In the mid-eighties to the late nineties, I was a frequent visitor to the Rutam House which houses The Guardian publications. Then, Dr Madunagu was the Editorial Page Editor and later Chairman of the powerful Editorial Board of the Newspaper. I saw all through how the boss, Eddie Madanagu, mixed freely with both senior and junior staff members of staff. He maintained, literally, an open door policy which allowed even the most junior staff members of the massive organisation free access to him. He was a father figure, shorn of the ‘majesty’ of the father or the ‘imperialness’ of the fabled godfather, to whom the low and ordinary staff members came in all of their existentialist challenges. Madunagu put on no air, never for once exhibiting any of the ‘excellencies’ of the high office he occupied.

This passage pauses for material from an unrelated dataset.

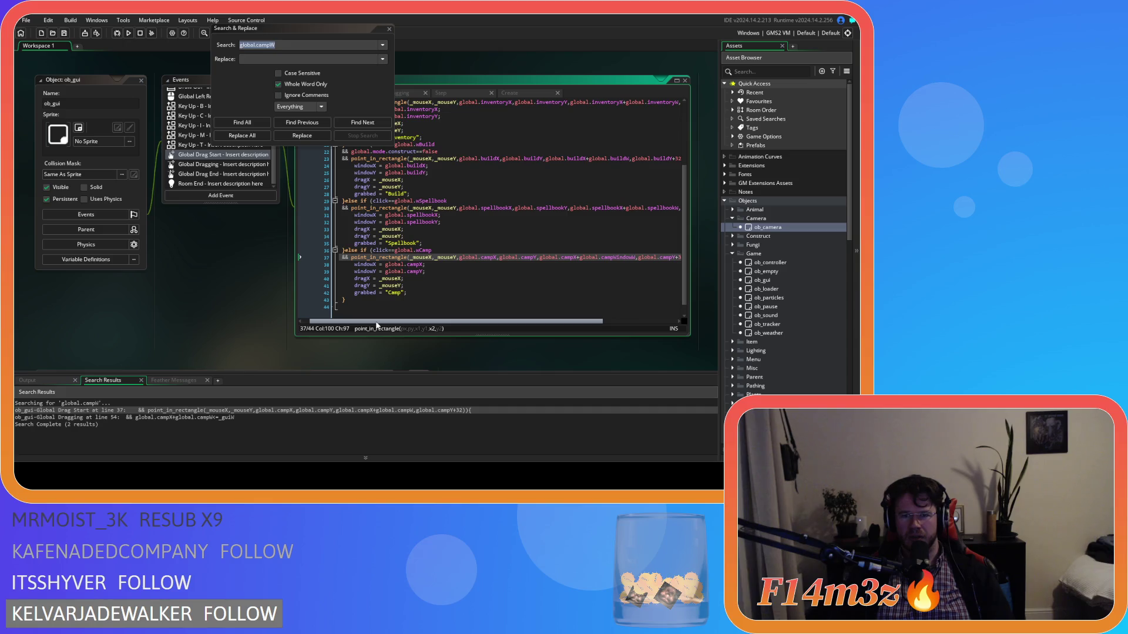
left_click_drag(377, 325, 451, 325)
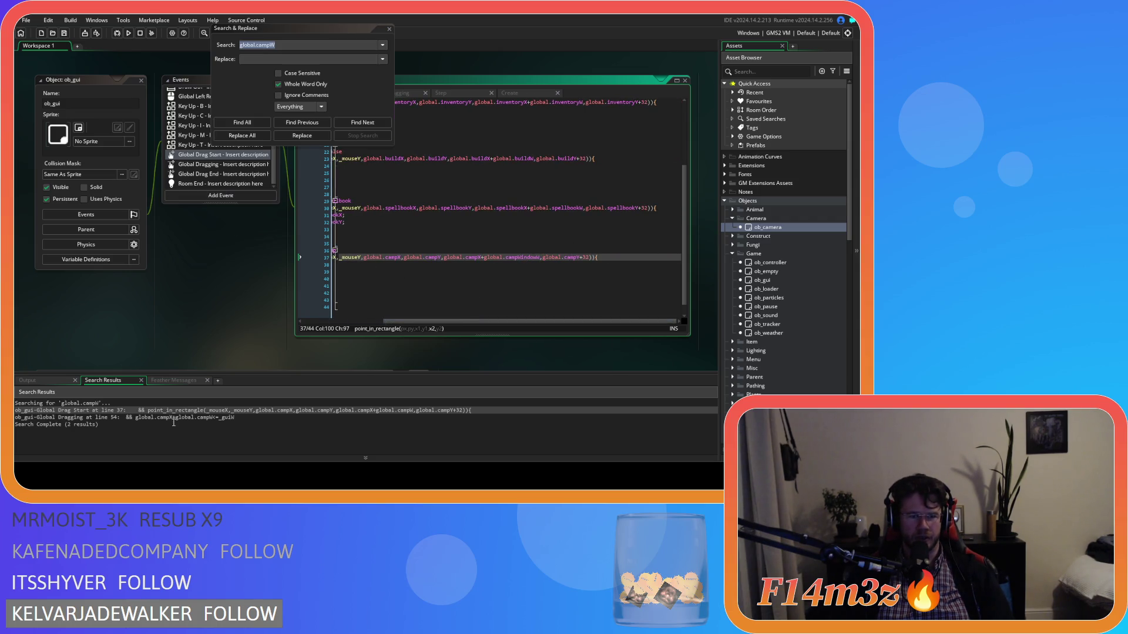
Step: Rename campW to campWindowW on line 54 and campH to campWindowH on line 56
double_click(144, 417)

Madunagu’s official residence in the high-brow Opebi area of Ikeja was thrown open to us his young comrades who in our lowly socio-economic positions then wouldn’t have had access to such privileged abode of the upper-middle class. Madunagu is kind, generous, accommodating and self-effacing. He dissolves himself into the lowly social matrix of those he leads. He is such an inspirational leader in whom there is no guile, judgmentalism and moral superciliousness.
I’ve had challenges with comrades who wrote off those of us who took up government appointments or stood for elections here in Nigeria. Rather than the preemptory condemnation and hostility of such ideological ‘purists’ who would perhaps more clearly qualify as ideological ‘nihilists’, Madunagu had a listening ear, an understanding heart, and a fatherly counseling disposition. While Madunagu does not compromise on principles and fundamentals, he nevertheless has a big heart that accommodates all. With him, we do not get just a commitment to socialist doctrines, but the more important realisation that such doctrines, because they are informed by the need for the emergence of a humane society where every human being would have the chance of a meaningful life, should be based on a humane level of interaction with others. For him, socialism is not shorn of moralism, but is indeed based on and energized by it. And this is why it is consistent to find Madunagu treating all with respect and humane considerations even while holding aloft his socialist banner. Which explains why his circle of friends encompasses all strata of the socio-economic and political divides.
In Madunagu is a bold statement written that ideological purity doesn’t have to induce social insularity and isolationism. Any wonder then that this inspirational leader of the oppressed, the conscientious and the radical is respected across a broad spectrum of the Nigerian social formation, including those who fiercely disagree with with him ideologically and politically.
While joining the multitude of his followers and comrades in wishing this great leader a hearty birthday, I wish, with due respect to many of our older comrades and my contemporaries in the mass movement, to commend to us all the exemplary life of this icon of the popular struggle, Dr Edwin Ikechukwu Madunagu. Happy birthday Sir.
––Kawonise, former Ogun state Commissioner for Information, is the Publisher/Editor-in-Chief of NewsScroll newspaper.